The Chamber

The South Corridor, where the portraits of former Prime Ministers are displayed, links Confederation Hall to the Commons Chamber. At the west end of the corridor is the spacious high-ceilinged foyer of the House of Commons, which may also be accessed from the Members’ entrance at the western end of the Centre Block. On the four walls of the foyer, just below the balcony which overlooks it from the floor above, is a frieze comprised of 10 sets of low and high relief sculpture panels depicting events and themes from the past 25,000 years of Canadian history, from the arrival of the aboriginal peoples to that of the United Empire Loyalists in the late 18th century.33 Opening off the foyer are the doors to the House of Commons ante-chamber which leads into the Chamber itself. The doors, known as the Canada Doors, are made of white oak and trimmed with hand-wrought iron. The Canada Doors are usually open only for the Speaker’s Parade, the Speech from the Throne, and Royal Assent ceremonies. Members access the ante-chamber by using the smaller doors on either side of the Canada Doors. A second set of doors in the ante-chamber lead into the Chamber, while doors on the west and east sides lead into the government and opposition lobbies. The lobbies also open onto the Chamber.34

Each day when the House meets to conduct business, the Speaker’s Parade35 leaves the Speaker’s office and passes through the Speaker’s Corridor, the Hall of Honour, Confederation Hall and the South Corridor. The Parade enters the ante-chamber of the House through the Canada Doors and proceeds into the Chamber.

DATA SUPPLIED
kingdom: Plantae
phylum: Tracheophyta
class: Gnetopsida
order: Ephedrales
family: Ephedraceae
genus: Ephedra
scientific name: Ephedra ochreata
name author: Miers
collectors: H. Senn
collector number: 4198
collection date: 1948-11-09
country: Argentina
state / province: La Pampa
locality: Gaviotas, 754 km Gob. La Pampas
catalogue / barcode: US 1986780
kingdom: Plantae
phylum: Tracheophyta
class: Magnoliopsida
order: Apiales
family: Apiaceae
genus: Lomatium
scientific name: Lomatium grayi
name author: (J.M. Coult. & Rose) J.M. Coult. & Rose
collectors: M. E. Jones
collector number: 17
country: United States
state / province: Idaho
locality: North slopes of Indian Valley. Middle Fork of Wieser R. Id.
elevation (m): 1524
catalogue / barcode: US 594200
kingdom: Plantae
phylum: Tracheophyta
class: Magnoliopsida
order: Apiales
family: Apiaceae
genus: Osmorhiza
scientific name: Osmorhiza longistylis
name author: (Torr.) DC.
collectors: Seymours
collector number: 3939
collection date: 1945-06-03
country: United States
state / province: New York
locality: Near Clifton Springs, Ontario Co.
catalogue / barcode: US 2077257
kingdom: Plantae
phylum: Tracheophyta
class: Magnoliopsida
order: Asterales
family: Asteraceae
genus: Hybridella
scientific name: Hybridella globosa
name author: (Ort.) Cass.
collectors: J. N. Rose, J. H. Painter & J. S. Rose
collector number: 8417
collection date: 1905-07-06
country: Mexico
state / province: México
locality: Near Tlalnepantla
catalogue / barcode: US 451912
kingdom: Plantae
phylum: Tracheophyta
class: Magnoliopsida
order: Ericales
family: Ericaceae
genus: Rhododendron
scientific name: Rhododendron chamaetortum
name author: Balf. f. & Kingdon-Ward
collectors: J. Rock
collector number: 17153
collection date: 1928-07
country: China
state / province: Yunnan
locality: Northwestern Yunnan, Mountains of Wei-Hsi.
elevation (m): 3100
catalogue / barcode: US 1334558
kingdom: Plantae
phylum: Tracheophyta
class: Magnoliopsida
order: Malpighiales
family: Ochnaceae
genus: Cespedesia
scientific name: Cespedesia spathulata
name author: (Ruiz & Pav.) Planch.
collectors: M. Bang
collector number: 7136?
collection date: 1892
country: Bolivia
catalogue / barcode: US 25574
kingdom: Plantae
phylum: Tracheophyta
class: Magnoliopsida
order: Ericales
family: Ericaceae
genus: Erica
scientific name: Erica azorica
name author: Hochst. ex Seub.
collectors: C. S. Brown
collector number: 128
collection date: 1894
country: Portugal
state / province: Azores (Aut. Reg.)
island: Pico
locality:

PROBLEMS TO SOLVE
a. Reproduce the passage about the House of Commons Chamber, starting at "Each day when" and ending at "into the Chamber.".
b. In the records, starting at the first line and ending at the line containing "collector number: 3939", change each "collectors" to "collected by". Write out only those lines, with nothing else altered.

TASK-BY-TASK RESULTS
a.
Each day when the House meets to conduct business, the Speaker’s Parade35 leaves the Speaker’s office and passes through the Speaker’s Corridor, the Hall of Honour, Confederation Hall and the South Corridor. The Parade enters the ante-chamber of the House through the Canada Doors and proceeds into the Chamber.

b.
kingdom: Plantae
phylum: Tracheophyta
class: Gnetopsida
order: Ephedrales
family: Ephedraceae
genus: Ephedra
scientific name: Ephedra ochreata
name author: Miers
collected by: H. Senn
collector number: 4198
collection date: 1948-11-09
country: Argentina
state / province: La Pampa
locality: Gaviotas, 754 km Gob. La Pampas
catalogue / barcode: US 1986780
kingdom: Plantae
phylum: Tracheophyta
class: Magnoliopsida
order: Apiales
family: Apiaceae
genus: Lomatium
scientific name: Lomatium grayi
name author: (J.M. Coult. & Rose) J.M. Coult. & Rose
collected by: M. E. Jones
collector number: 17
country: United States
state / province: Idaho
locality: North slopes of Indian Valley. Middle Fork of Wieser R. Id.
elevation (m): 1524
catalogue / barcode: US 594200
kingdom: Plantae
phylum: Tracheophyta
class: Magnoliopsida
order: Apiales
family: Apiaceae
genus: Osmorhiza
scientific name: Osmorhiza longistylis
name author: (Torr.) DC.
collected by: Seymours
collector number: 3939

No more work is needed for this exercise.